-000-
Maka reshuffle kabinet diperlukan sebagai cara Prabowo membuat para menteri bekerja maksimum.
Apalagi kabinet Prabowo lumayan “gemuk.” Jika bertambah menteri dan wakil menteri tak menjadi tambahan prestasi, reshuffle kabinet sejak tahun pertama, bahkan enam bulan pertama menjadi pilihan.
Reshuffle kabinet yang dilakukan sejak 6 bulan hingga 1 tahun pertama harus menjadi langkah awal untuk memastikan bahwa kementeriannya diisi oleh orang-orang yang kompeten dan memiliki integritas tinggi.
Jika ada menteri yang tidak mampu menjalankan visi besar untuk Indonesia, maka mereka harus segera diganti. Ini akan memberikan sinyal yang kuat bahwa Prabowo memiliki standar yang tinggi dalam mewujudkan pemerintahan yang efektif dan bersih.
Ini juga akan menjadi lonceng yang keras di telinga menteri dan wakil menteri. Mereka kini berada di bawah Presiden yang meletakkan standar yang tinggi agar kapal Indonesia cepat berlayar.
Kita bisa belajar dari contoh Lee Kuan Yew di Singapura. Dalam masa pemerintahannya, Lee menerapkan kebijakan yang sangat keras terhadap korupsi dan membangun pemerintahan yang bersih dan efisien.

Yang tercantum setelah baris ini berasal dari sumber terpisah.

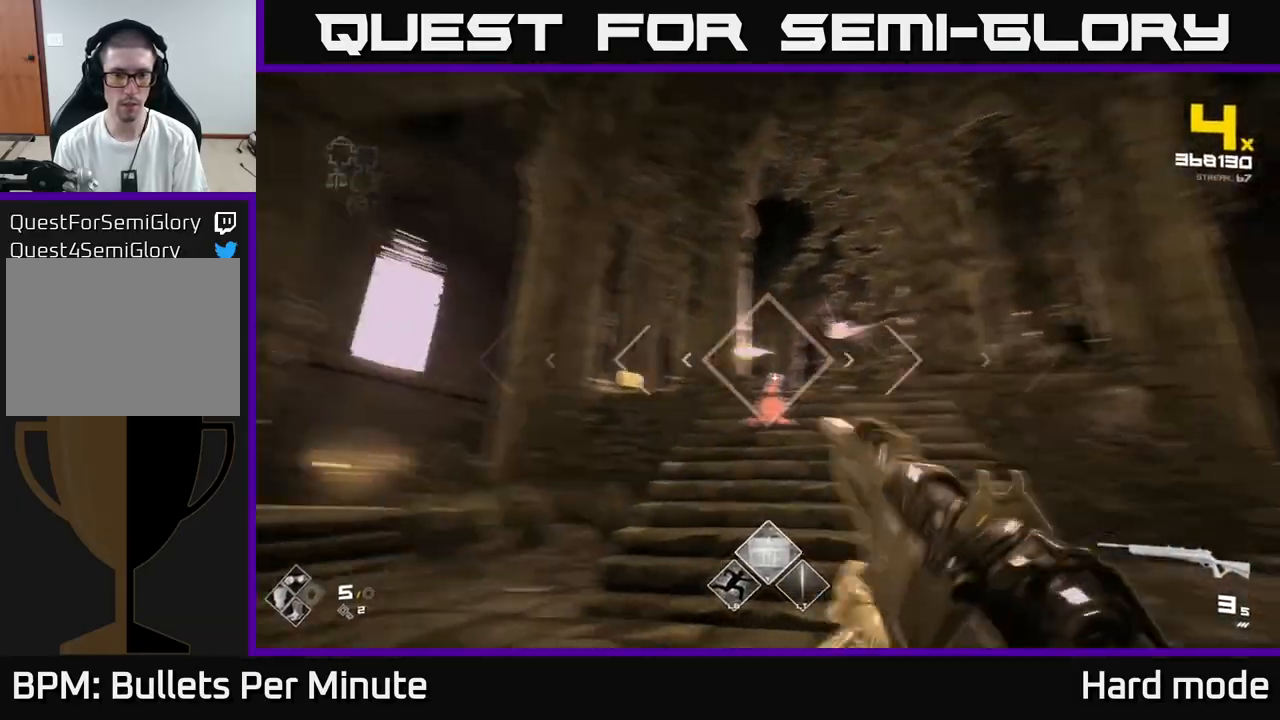
{"buttons": ["R2"], "left_stick": "left", "right_stick": "center", "events": [[67, "right_stick", "center"], [100, "left_stick", "down-right"], [133, "R2", "down"], [267, "R2", "up"], [350, "left_stick", "right"], [467, "R2", "down"], [483, "left_stick", "left"]]}
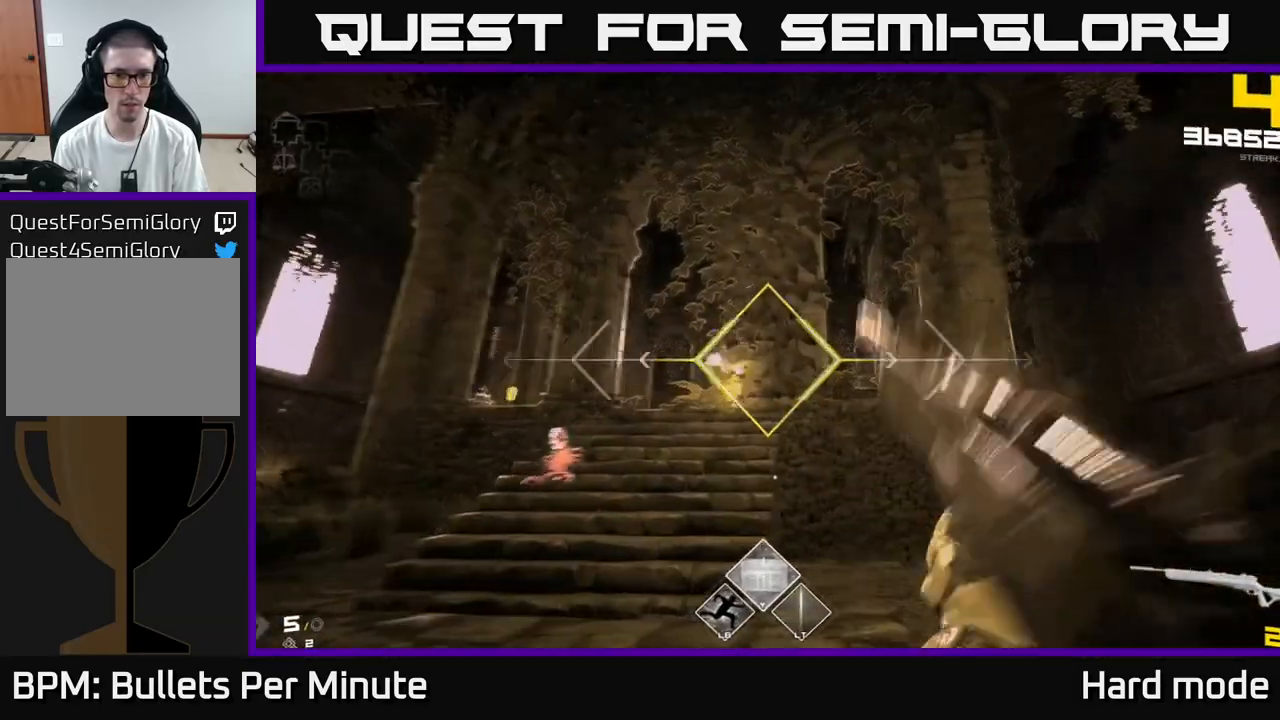
{"buttons": [], "left_stick": "right", "right_stick": "down-left", "events": [[50, "R2", "up"], [200, "left_stick", "center"], [300, "R1", "down"], [317, "left_stick", "left"], [383, "right_stick", "down-left"], [433, "left_stick", "down"], [450, "R1", "up"], [500, "left_stick", "right"]]}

Itu menjadi dasar kemajuan Singapura dari negara berkembang menjadi pusat keuangan global. Keberhasilan Lee membuktikan bahwa kepemimpinan yang bersih adalah kunci kemajuan ekonomi yang berkelanjutan.
Prabowo harus belajar dari pendekatan ini dan memastikan bahwa pemerintahannya tidak hanya fokus pada pertumbuhan ekonomi, tetapi juga pada pemerintahan yang bersih.

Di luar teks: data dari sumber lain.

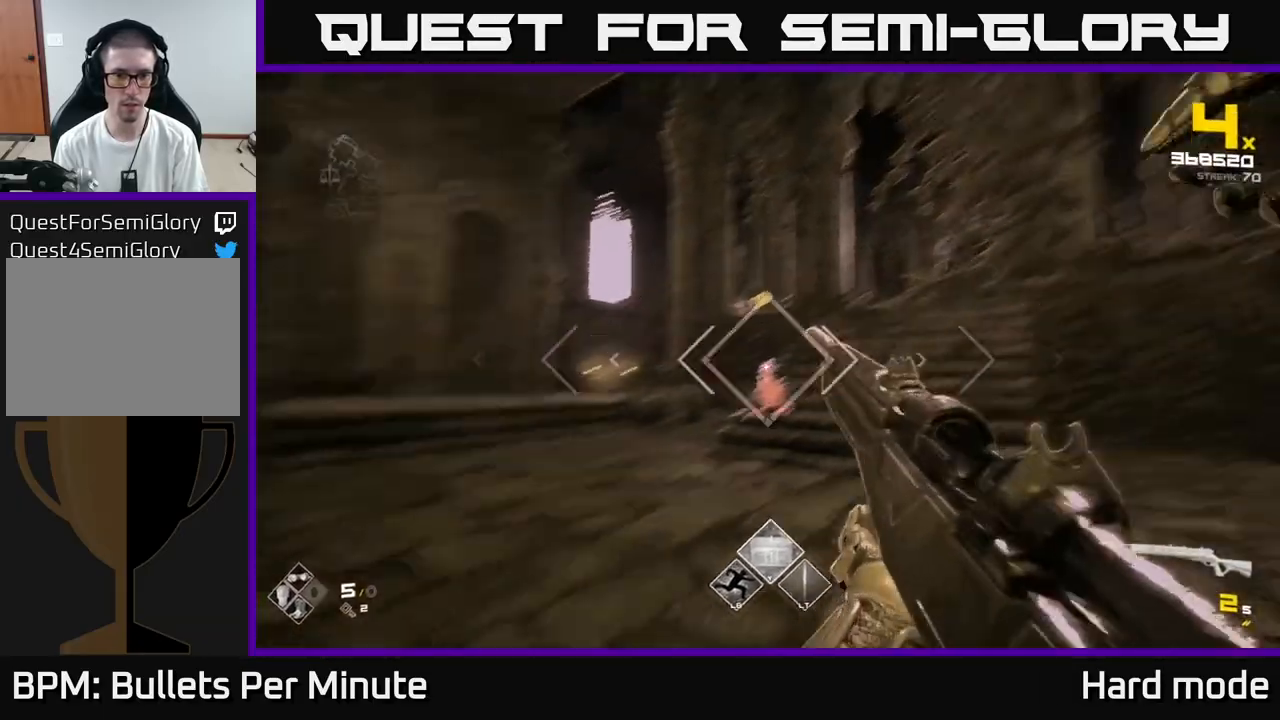
{"buttons": ["R1"], "left_stick": "center", "right_stick": "center", "events": [[100, "right_stick", "center"], [150, "left_stick", "center"], [167, "R1", "down"], [267, "R1", "up"], [483, "R1", "down"]]}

Tentu, di samping tantangan domestik, Prabowo juga harus siap menghadapi tantangan global yang semakin kompleks.
Perubahan iklim adalah ancaman nyata yang bisa memengaruhi sektor-sektor penting di Indonesia, seperti pertanian, perikanan, dan energi.
Dalam skenario terbaiknya, Prabowo harus mendorong Indonesia menuju ekonomi hijau yang berkelanjutan. Hal ini akan memerlukan investasi besar dalam teknologi bersih dan infrastruktur ramah lingkungan, serta kemitraan strategis dengan negara-negara maju yang memiliki teknologi hijau.
Selain itu, geopolitik regional di Asia Tenggara juga akan menjadi ujian besar bagi kepemimpinan Prabowo.
Persaingan antara Cina dan Amerika Serikat semakin intens, dan Indonesia harus bermain cerdas dalam menjaga keseimbangan diplomatik. Prabowo harus memperkuat hubungan bilateral dengan negara-negara seperti India dan Jepang, serta menjaga hubungan strategis dengan Amerika Serikat dan Uni Eropa.
Pada saat yang sama, Indonesia juga harus tetap terbuka terhadap kemitraan ekonomi dengan Cina, mengingat pentingnya hubungan perdagangan dan investasi dengan negara tersebut.